Zarpamos da baía e entramos em mar aberto a uma velocidade de sete nós, lentos como uma nave-mãe. Esperam-se vagas de três metros, vento repugnante com rajadas a rondar os 30 nós, 21 horas de trânsito.

A epifania passou ao largo, de este para oeste, de um istmo ao outro da baía, a bordo de um barco artesanal de madeira talhada e vela de pano, tripulado por quatro pescadores esfarrapados. Os marinheiros de convés aplicam uma mão de primário nos corrimões, nos degraus, nas escotilhas: a salsugem corrói, se se descuida a manutenção. Vou escrever lá para fora, à luz da lua. Os drillers nos telecomandos, os geólogos no laboratório, os mecânicos na sala das máquinas.
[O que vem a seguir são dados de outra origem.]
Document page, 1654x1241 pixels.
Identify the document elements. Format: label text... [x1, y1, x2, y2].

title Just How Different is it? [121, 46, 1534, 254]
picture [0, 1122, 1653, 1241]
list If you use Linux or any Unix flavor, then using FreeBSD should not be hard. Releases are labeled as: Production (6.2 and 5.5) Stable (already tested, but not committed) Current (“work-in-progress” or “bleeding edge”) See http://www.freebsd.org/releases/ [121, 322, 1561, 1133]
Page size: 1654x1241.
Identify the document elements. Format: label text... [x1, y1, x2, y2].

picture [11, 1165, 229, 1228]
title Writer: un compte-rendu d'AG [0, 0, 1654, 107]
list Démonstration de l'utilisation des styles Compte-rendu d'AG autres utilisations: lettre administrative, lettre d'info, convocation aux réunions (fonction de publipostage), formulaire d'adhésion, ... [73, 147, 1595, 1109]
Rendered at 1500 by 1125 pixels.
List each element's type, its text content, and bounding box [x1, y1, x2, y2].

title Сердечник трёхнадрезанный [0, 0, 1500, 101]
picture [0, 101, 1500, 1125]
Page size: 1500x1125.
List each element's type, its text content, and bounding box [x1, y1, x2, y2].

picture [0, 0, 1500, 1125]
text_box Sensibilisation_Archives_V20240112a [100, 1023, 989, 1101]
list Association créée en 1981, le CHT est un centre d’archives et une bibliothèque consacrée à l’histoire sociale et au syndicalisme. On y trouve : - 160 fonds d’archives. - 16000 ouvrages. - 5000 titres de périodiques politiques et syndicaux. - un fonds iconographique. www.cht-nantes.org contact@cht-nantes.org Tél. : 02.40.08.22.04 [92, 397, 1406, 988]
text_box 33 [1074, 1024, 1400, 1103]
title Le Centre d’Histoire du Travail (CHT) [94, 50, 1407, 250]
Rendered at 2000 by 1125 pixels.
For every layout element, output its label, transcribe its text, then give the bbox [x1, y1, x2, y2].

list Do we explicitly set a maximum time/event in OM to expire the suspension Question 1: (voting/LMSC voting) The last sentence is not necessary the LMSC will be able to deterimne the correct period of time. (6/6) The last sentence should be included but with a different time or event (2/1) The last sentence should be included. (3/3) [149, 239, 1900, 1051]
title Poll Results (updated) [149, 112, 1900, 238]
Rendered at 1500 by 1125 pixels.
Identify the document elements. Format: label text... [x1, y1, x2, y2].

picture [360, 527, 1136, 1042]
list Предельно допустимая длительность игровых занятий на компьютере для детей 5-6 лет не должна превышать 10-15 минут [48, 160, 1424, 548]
O rumor constante dos motores, o subtil restolhar das ondas negras, as poucas luzes de Palma, a sombra que escurece as páginas deste caderno e se vai moldar nos costados do navio e nos cabeços de amarração sobre os quais estico as pernas. Que sossego… sem enredo, sem sobressalto, sem fábula, só mar, ténue ondulação e rotina. Alguém me deseja um bom regresso ao local que por ora chamo casa.

18 de junho, Terça-feira

Viajamos a uma velocidade de nove nós em águas de mil e trezentos metros de profundidade, algures a norte da ilha de Matemo, no arquipélago das Quirimbas. Restam cento e cinquenta milhas náuticas e a hora de chegada prevista, depois de ajustada a velocidade, são as cinco da madrugada. Agora que a perfuração terminou, reinam a boa disposição e o sentimento de missão cumprida. A máquina de café tritura, passa de mão em mão o tabuleiro das bolachas. O chefe-das-máquinas retira a banda da testa, declara estar tudo sob controle, e desabafa que já só pensa em chegar a casa e à mulher. Escrevo na ponte de comando, à luz de um candeeiro. Estamos apenas eu e Angelito, segundo-oficial. Um a um, Angelito apaga os candeeiros. Quando eu me levantar daqui, virá apagar este também. A navegação requer escuridão. Traça-se a rota e conquanto não se veja nada, estará tudo bem.